The book consists of a series of Wall Street Journal stories describing energetic, sometime star-crossed, always individualistic Americans. To me it explains why the America health system is what it is and what it is likely to be.

“The manufacture of the future is the life and business of America. But it is increasingly a fragmented, specialized, and urbanized endeavor; we are becoming a nation of isolated individuals ever more dependent on each other, and at the same time ever more ignorant of how we are connected.”
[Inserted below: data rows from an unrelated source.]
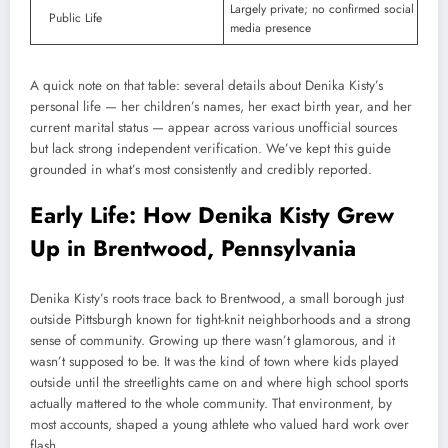
Largely private; no confirmed social
Public Life
media presence
A quick note on that table: several details about Denika Kisty’s
personal life — her children’s names, her exact birth year, and her
current marital status — appear across various unofficial sources
but lack strong independent verification. We’ve kept this guide
grounded in what’s most consistently and credibly reported.
Early Life: How Denika Kisty Grew
Up in Brentwood, Pennsylvania
Denika Kisty’s roots trace back to Brentwood, a small borough just
outside Pittsburgh known for tight-knit neighborhoods and a strong
sense of community. Growing up there wasn’t glamorous, and it
wasn’t supposed to be. It was the kind of town where kids played
outside until the streetlights came on and where high school sports
actually mattered to the whole community. That environment, by
most accounts, shaped a young athlete who valued hard work over
flash.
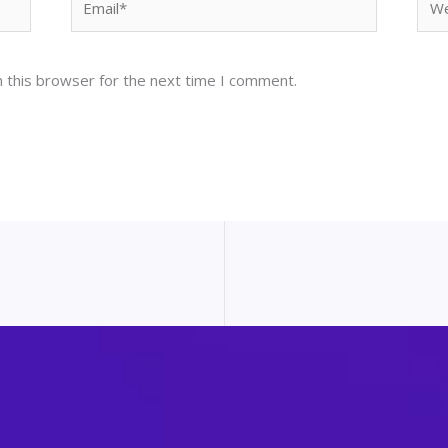
 this browser for the next time I comment.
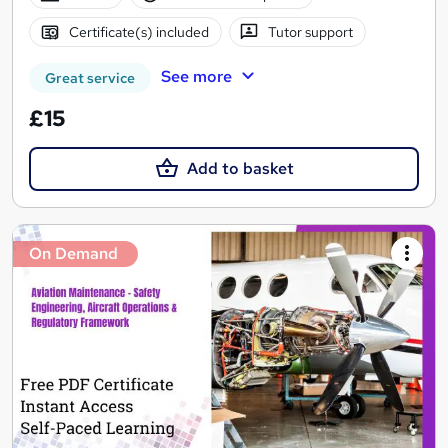
Certificate(s) included
Tutor support
See more
Great service
£15
Add to basket
On Demand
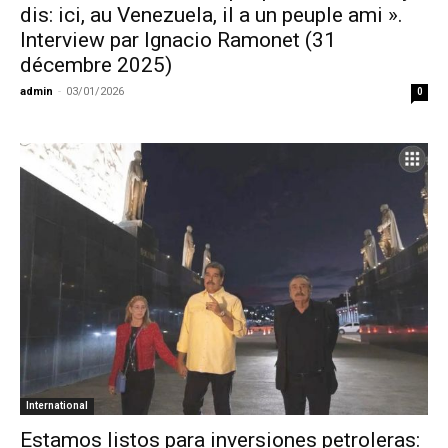
dis: ici, au Venezuela, il a un peuple ami ».
Interview par Ignacio Ramonet (31
décembre 2025)
admin
-
03/01/2026
0
International
Estamos listos para inversiones petroleras:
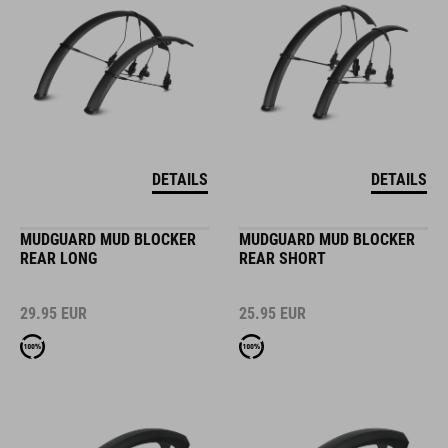
DETAILS
DETAILS
MUDGUARD MUD BLOCKER
MUDGUARD MUD BLOCKER
REAR LONG
REAR SHORT
29.95
EUR
25.95
EUR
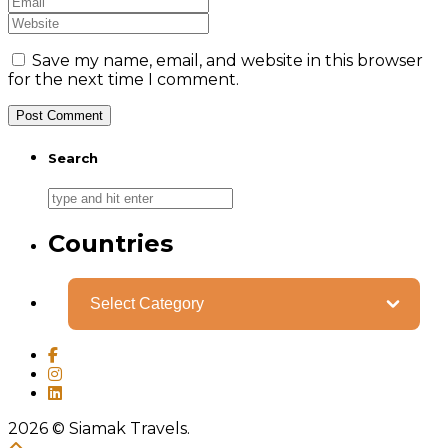
Save my name, email, and website in this browser
for the next time I comment.
Search
Countries
Categories
2026
© Siamak Travels.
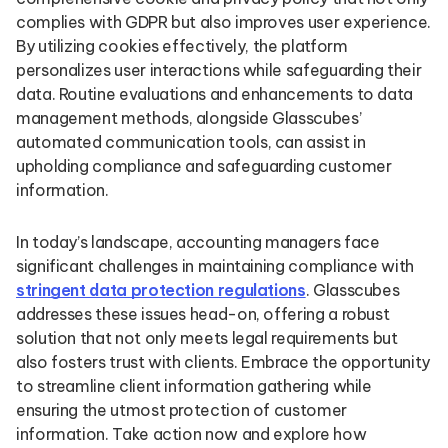
complies with GDPR but also improves user experience.
By utilizing cookies effectively, the platform
personalizes user interactions while safeguarding their
data. Routine evaluations and enhancements to data
management methods, alongside Glasscubes’
automated communication tools, can assist in
upholding compliance and safeguarding customer
information.
In today’s landscape, accounting managers face
significant challenges in maintaining compliance with
stringent data protection regulations
. Glasscubes
addresses these issues head-on, offering a robust
solution that not only meets legal requirements but
also fosters trust with clients. Embrace the opportunity
to streamline client information gathering while
ensuring the utmost protection of customer
information. Take action now and explore how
“The characteristic of America that resists any attempt at a definition, lasting analysis of the nation is the constant upwelling of self-induced change in our society. We remake that society every few years, scrapping whatever isn’t working and trying something new.”

“But beneath the turmoil some things never change. We are now, as we always have been, the most individualistic of peoples. We insist on being treated as individuals and not as impersonal, faceless numbers.”

Coverage without Access is Meaningless

Governor Deval Patrick of Massachusetts noted, “Health care coverage without access is meaningless.” The shortage is likely to grow even worse as America’s 78 million babyboomers enter the Medicare in 2011.

Suggested solutions to ease the doctor shortage include:

• build more medical schools,

• change the criteria for medical school admissions, focusing on those likely to pursue careers in primary care,

• Send medical students out into the field to serve as preceptors for busy doctors,

• pay primary care physicians more,

• reduce the pay differentials between primary care physicians and specialists by placing doctor in salaried groups where pay can be controlled,

• employ more nurse practitioners and physician assistants,

• recruit more international medical graduates and make it easier for them to enter the country.

• Decrease patient demand -- shift more costs to patients, make them conscious of what health care costs, and let them spend more of their own money so they will become more prudent medical shoppers

To these suggestions I would add this one: have every pundit, every management consultant, every politician, and every health care reform, spend a month in busy doctors’ offices, walking in their moccasins, observing the patients they encounter, experiencing first hand their hassles, judging whether information technologies facilitate or hinder practice, and seeing why fewer ambitious young Americans are choosing to be practitioners.